MATERIAL PROVIDED »
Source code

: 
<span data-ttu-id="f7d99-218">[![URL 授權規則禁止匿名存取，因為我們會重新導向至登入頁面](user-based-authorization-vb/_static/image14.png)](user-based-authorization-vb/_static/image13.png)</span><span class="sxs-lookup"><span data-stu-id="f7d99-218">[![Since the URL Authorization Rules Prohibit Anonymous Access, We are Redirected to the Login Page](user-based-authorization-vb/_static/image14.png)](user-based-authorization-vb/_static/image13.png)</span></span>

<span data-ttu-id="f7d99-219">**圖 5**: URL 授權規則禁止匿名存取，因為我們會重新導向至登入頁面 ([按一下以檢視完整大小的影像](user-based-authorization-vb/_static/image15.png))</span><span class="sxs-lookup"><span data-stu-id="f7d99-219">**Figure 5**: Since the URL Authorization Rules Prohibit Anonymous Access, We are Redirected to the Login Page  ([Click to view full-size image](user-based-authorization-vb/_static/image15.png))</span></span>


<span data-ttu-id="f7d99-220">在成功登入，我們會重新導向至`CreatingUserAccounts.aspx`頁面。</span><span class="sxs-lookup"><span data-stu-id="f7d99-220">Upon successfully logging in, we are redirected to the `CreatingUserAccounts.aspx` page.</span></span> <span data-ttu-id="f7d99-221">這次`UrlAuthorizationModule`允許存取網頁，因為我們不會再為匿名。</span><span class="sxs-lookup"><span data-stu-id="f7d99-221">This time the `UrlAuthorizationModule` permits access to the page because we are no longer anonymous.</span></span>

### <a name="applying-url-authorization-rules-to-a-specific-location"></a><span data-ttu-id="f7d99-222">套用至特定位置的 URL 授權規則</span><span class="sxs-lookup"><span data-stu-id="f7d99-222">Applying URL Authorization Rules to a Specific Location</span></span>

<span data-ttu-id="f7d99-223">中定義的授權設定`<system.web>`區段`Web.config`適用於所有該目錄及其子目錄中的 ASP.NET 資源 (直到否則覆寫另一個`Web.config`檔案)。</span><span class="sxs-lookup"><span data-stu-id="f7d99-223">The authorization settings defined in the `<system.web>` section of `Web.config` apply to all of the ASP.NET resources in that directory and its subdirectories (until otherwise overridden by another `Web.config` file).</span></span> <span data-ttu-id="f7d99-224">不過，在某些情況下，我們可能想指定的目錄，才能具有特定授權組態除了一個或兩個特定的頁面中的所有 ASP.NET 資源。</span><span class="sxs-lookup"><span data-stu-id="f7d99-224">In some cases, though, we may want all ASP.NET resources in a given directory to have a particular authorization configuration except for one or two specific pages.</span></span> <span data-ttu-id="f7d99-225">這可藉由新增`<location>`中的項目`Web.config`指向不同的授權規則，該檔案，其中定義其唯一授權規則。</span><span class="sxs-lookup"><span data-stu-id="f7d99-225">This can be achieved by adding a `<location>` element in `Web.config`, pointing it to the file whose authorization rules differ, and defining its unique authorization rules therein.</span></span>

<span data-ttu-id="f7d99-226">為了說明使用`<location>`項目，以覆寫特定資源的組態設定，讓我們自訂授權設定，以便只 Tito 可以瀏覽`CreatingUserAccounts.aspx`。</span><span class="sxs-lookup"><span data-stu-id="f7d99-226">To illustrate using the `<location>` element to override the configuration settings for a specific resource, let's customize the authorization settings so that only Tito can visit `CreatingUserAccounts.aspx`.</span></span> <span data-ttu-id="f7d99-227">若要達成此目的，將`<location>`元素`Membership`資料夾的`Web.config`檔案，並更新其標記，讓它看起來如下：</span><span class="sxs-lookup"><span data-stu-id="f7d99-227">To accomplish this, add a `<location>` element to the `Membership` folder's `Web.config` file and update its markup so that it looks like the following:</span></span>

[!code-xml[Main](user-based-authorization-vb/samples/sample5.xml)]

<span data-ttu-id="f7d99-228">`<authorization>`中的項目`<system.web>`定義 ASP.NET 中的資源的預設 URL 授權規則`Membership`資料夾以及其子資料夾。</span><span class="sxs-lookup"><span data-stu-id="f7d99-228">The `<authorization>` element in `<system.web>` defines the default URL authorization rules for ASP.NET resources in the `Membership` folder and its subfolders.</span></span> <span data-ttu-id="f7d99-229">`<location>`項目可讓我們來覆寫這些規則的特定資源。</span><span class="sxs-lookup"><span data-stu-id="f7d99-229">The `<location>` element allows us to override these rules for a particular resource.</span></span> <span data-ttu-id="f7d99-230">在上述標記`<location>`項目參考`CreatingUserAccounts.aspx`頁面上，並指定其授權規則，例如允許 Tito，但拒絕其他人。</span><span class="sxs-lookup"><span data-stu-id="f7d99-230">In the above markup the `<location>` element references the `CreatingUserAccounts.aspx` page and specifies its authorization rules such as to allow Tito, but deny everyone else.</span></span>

REQUIRED ACTION » Copy out the material above in full so that every line matches the original.

RESPONSE AREA »
Source code

: 
<span data-ttu-id="f7d99-218">[![URL 授權規則禁止匿名存取，因為我們會重新導向至登入頁面](user-based-authorization-vb/_static/image14.png)](user-based-authorization-vb/_static/image13.png)</span><span class="sxs-lookup"><span data-stu-id="f7d99-218">[![Since the URL Authorization Rules Prohibit Anonymous Access, We are Redirected to the Login Page](user-based-authorization-vb/_static/image14.png)](user-based-authorization-vb/_static/image13.png)</span></span>

<span data-ttu-id="f7d99-219">**圖 5**: URL 授權規則禁止匿名存取，因為我們會重新導向至登入頁面 ([按一下以檢視完整大小的影像](user-based-authorization-vb/_static/image15.png))</span><span class="sxs-lookup"><span data-stu-id="f7d99-219">**Figure 5**: Since the URL Authorization Rules Prohibit Anonymous Access, We are Redirected to the Login Page  ([Click to view full-size image](user-based-authorization-vb/_static/image15.png))</span></span>


<span data-ttu-id="f7d99-220">在成功登入，我們會重新導向至`CreatingUserAccounts.aspx`頁面。</span><span class="sxs-lookup"><span data-stu-id="f7d99-220">Upon successfully logging in, we are redirected to the `CreatingUserAccounts.aspx` page.</span></span> <span data-ttu-id="f7d99-221">這次`UrlAuthorizationModule`允許存取網頁，因為我們不會再為匿名。</span><span class="sxs-lookup"><span data-stu-id="f7d99-221">This time the `UrlAuthorizationModule` permits access to the page because we are no longer anonymous.</span></span>

### <a name="applying-url-authorization-rules-to-a-specific-location"></a><span data-ttu-id="f7d99-222">套用至特定位置的 URL 授權規則</span><span class="sxs-lookup"><span data-stu-id="f7d99-222">Applying URL Authorization Rules to a Specific Location</span></span>

<span data-ttu-id="f7d99-223">中定義的授權設定`<system.web>`區段`Web.config`適用於所有該目錄及其子目錄中的 ASP.NET 資源 (直到否則覆寫另一個`Web.config`檔案)。</span><span class="sxs-lookup"><span data-stu-id="f7d99-223">The authorization settings defined in the `<system.web>` section of `Web.config` apply to all of the ASP.NET resources in that directory and its subdirectories (until otherwise overridden by another `Web.config` file).</span></span> <span data-ttu-id="f7d99-224">不過，在某些情況下，我們可能想指定的目錄，才能具有特定授權組態除了一個或兩個特定的頁面中的所有 ASP.NET 資源。</span><span class="sxs-lookup"><span data-stu-id="f7d99-224">In some cases, though, we may want all ASP.NET resources in a given directory to have a particular authorization configuration except for one or two specific pages.</span></span> <span data-ttu-id="f7d99-225">這可藉由新增`<location>`中的項目`Web.config`指向不同的授權規則，該檔案，其中定義其唯一授權規則。</span><span class="sxs-lookup"><span data-stu-id="f7d99-225">This can be achieved by adding a `<location>` element in `Web.config`, pointing it to the file whose authorization rules differ, and defining its unique authorization rules therein.</span></span>

<span data-ttu-id="f7d99-226">為了說明使用`<location>`項目，以覆寫特定資源的組態設定，讓我們自訂授權設定，以便只 Tito 可以瀏覽`CreatingUserAccounts.aspx`。</span><span class="sxs-lookup"><span data-stu-id="f7d99-226">To illustrate using the `<location>` element to override the configuration settings for a specific resource, let's customize the authorization settings so that only Tito can visit `CreatingUserAccounts.aspx`.</span></span> <span data-ttu-id="f7d99-227">若要達成此目的，將`<location>`元素`Membership`資料夾的`Web.config`檔案，並更新其標記，讓它看起來如下：</span><span class="sxs-lookup"><span data-stu-id="f7d99-227">To accomplish this, add a `<location>` element to the `Membership` folder's `Web.config` file and update its markup so that it looks like the following:</span></span>

[!code-xml[Main](user-based-authorization-vb/samples/sample5.xml)]

<span data-ttu-id="f7d99-228">`<authorization>`中的項目`<system.web>`定義 ASP.NET 中的資源的預設 URL 授權規則`Membership`資料夾以及其子資料夾。</span><span class="sxs-lookup"><span data-stu-id="f7d99-228">The `<authorization>` element in `<system.web>` defines the default URL authorization rules for ASP.NET resources in the `Membership` folder and its subfolders.</span></span> <span data-ttu-id="f7d99-229">`<location>`項目可讓我們來覆寫這些規則的特定資源。</span><span class="sxs-lookup"><span data-stu-id="f7d99-229">The `<location>` element allows us to override these rules for a particular resource.</span></span> <span data-ttu-id="f7d99-230">在上述標記`<location>`項目參考`CreatingUserAccounts.aspx`頁面上，並指定其授權規則，例如允許 Tito，但拒絕其他人。</span><span class="sxs-lookup"><span data-stu-id="f7d99-230">In the above markup the `<location>` element references the `CreatingUserAccounts.aspx` page and specifies its authorization rules such as to allow Tito, but deny everyone else.</span></span>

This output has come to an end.